Pasal 44 ayat 4 yang dimaksud Zuma berbunyi :
Dalam hal perbuatan sebagaimana dimaksud pada ayat (1) dilakukan oleh suami terhadap isteri atau sebaliknya yang tidak menimbulkan penyakit atau halangan untuk menjalankan pekerjaan jabatan atau mata pencaharian atau kegiatan sehari-hari, dipidana dengan pidana penjara paling lama 4 (empat) bulan.
“Apa maksud dari tidak menimbulkan penyakit atau halangan untuk menjalankan pelerkaan jabatan atau mata pencaharian. Ini tidak jelas dan bisa ditafsirkan secara berbeda,” kata Zuma.
Tantangan implementasi selanjutnya dalam UU PKDRT adalah sulitnya UU ini diterapkan untuk pasangan yang menikah secara adat atau agama.
“Ketika menikah secara adat atau secara agama, apakah menggunakan UU PKDRT atau menggunakan Pasal 351 KUHP tentang penganiayaan?” ujar Zuma.

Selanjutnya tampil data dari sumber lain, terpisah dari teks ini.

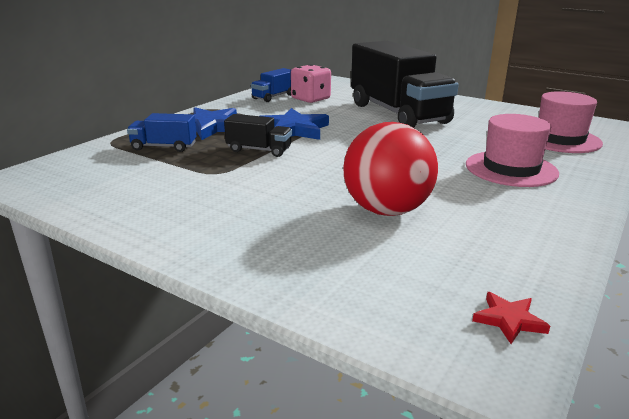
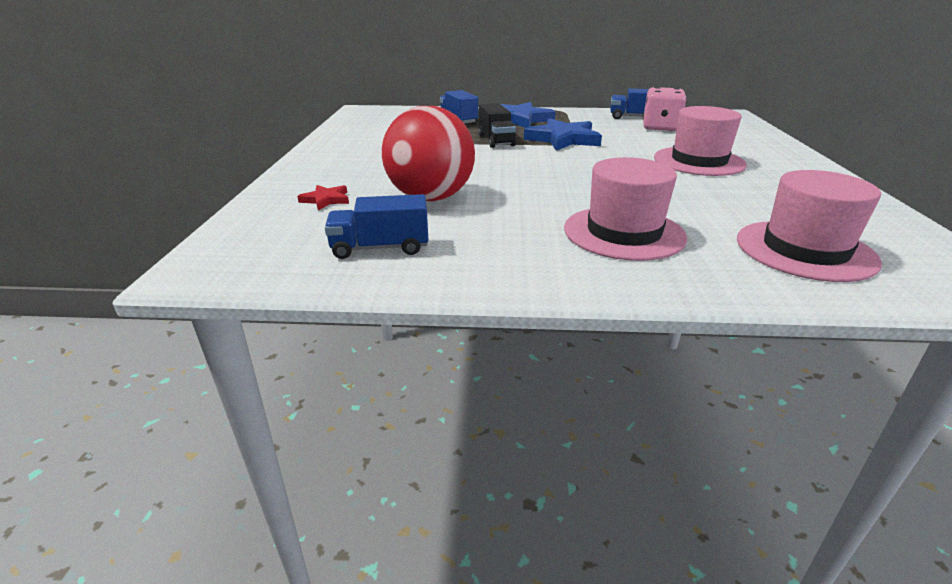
camera: 60 degrees right, 5 degrees up
black truck [351,41,459,128] -> pink hat [654,106,747,176]
red star [472,292,550,344] -> red star moved to [297,185,349,210]
none -> blue truck [325,194,428,259]

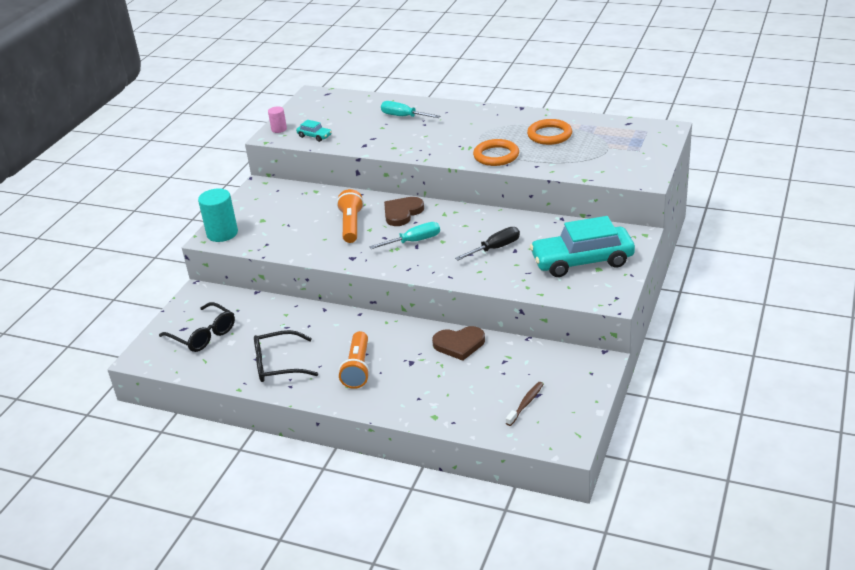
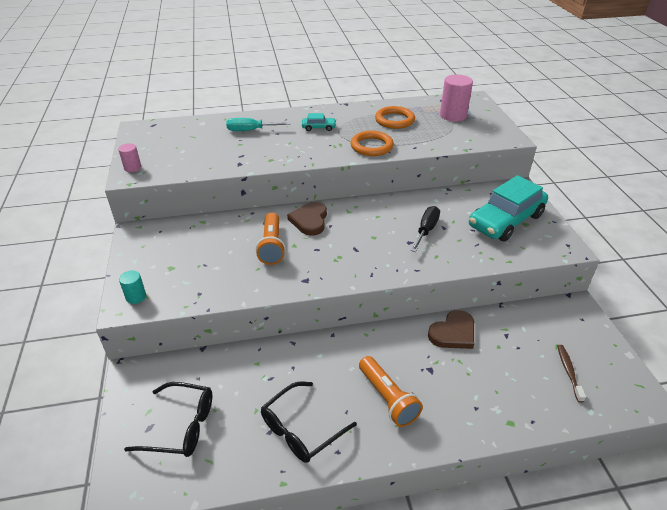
camera: 35 degrees left, 5 degrees up
turquoise cylinder [198,188,238,242] -> turquoise cylinder [119,270,146,304], size x0.54
turquoise car [296,120,332,142] -> turquoise car moved to [302,113,336,131]
orange flashlight [337,189,364,243] -> orange flashlight turned 150 degrees counterclockwise [256,213,286,265]
turquoise screwdriver [369,222,440,249] -> none
none -> pink cylinder [440,74,473,122]

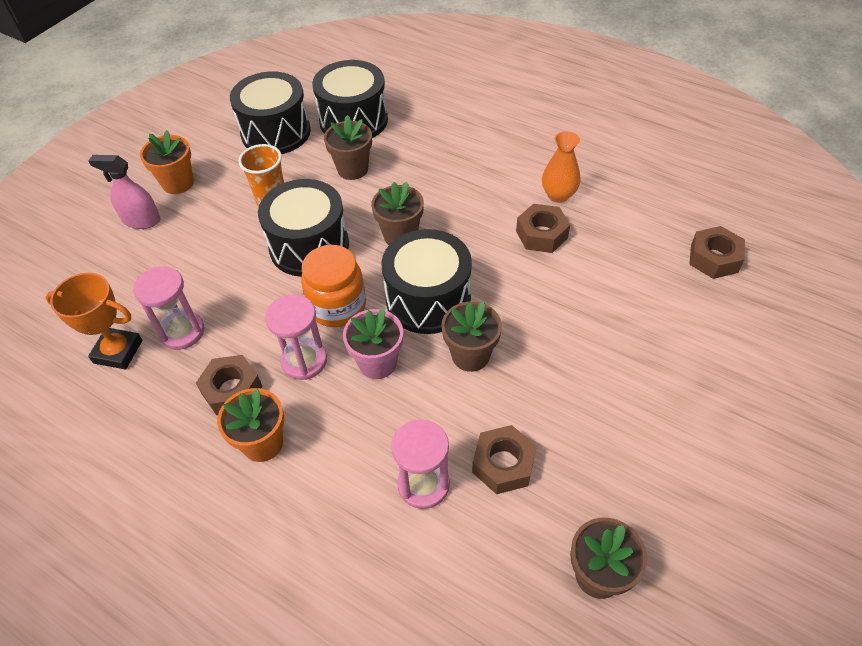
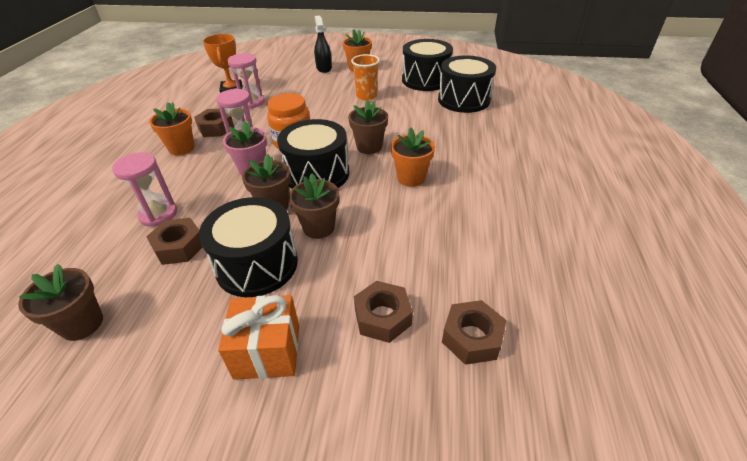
camera: 65 degrees right, 10 degrees down
pink spray bottle [88,155,161,229] -> black spray bottle [314,16,332,73]
black drum [258,179,349,277] -> black drum moved to [199,197,298,297]
brown flower pot [324,115,372,180] -> brown flower pot moved to [289,173,339,239]
brown nut [516,204,570,253] -> brown nut moved to [354,281,413,343]
orange vase [542,131,581,203] -> none
none -> orange gift [218,295,299,380]
none -> orange flower pot [391,128,435,187]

Tantangan lainnya adalah untuk Pekerja Rumah Tangga (PRT) yang kebetulan tidak tinggal di rumah itu tetapi mengalami kekerasan domestik. Zuma menganggap UU PKDRT berlum mengakomodir untuk kasus-kasus demikian.
Penafsiran pasal 9 terkait pemenelantarkan juga mengundang pertanyaan.
Pasal 9 itu berbunyi : Setiap orang dilarang menelantarkan orang dalam lingkup rumah tangganya, padahal menurut hukum yang berlaku baginya atau karena persetujuan atau perjanjian ia wajib memberikan kehidupan, perawatan, atau pemeliharaan kepada orang tersebut.
“Bagaimana dengan pasangan yang memberi nafkah tidak secara rutin? Misalnya bulan ini memberi nafkah, tetapi bulan besoknya tidak?” tanya Zuma.
Hal lain yang disorot FPL adalah alat bukti yang ternyata masih mengikuti aturan KUHP yang jelas mengabaikan UU PKDRT dan UU Pidana Kekerasan Seksual (UU PKS).
Namun dari semua tantangan itu Zuma mengingatkan satu hal yang sering dilupakan banyak orang yaitu pidana tambahan UU PKDRT soal konseling untuk pelaku sehingga mampu memanajemenkan hatinya sekaligus tidak mengulangi kesalahannya.
“Pelaku KDRT harusnya tidak hanya dapat pidana pokok tetapi juga pidana tambahan dalam bentuk konseling,” kata Zuma.
Korban enggan melapor kasus KDRT ke ranah pidana bukan saja karena aib tetapi juga kasusnya sering terabaikan di depan hukum.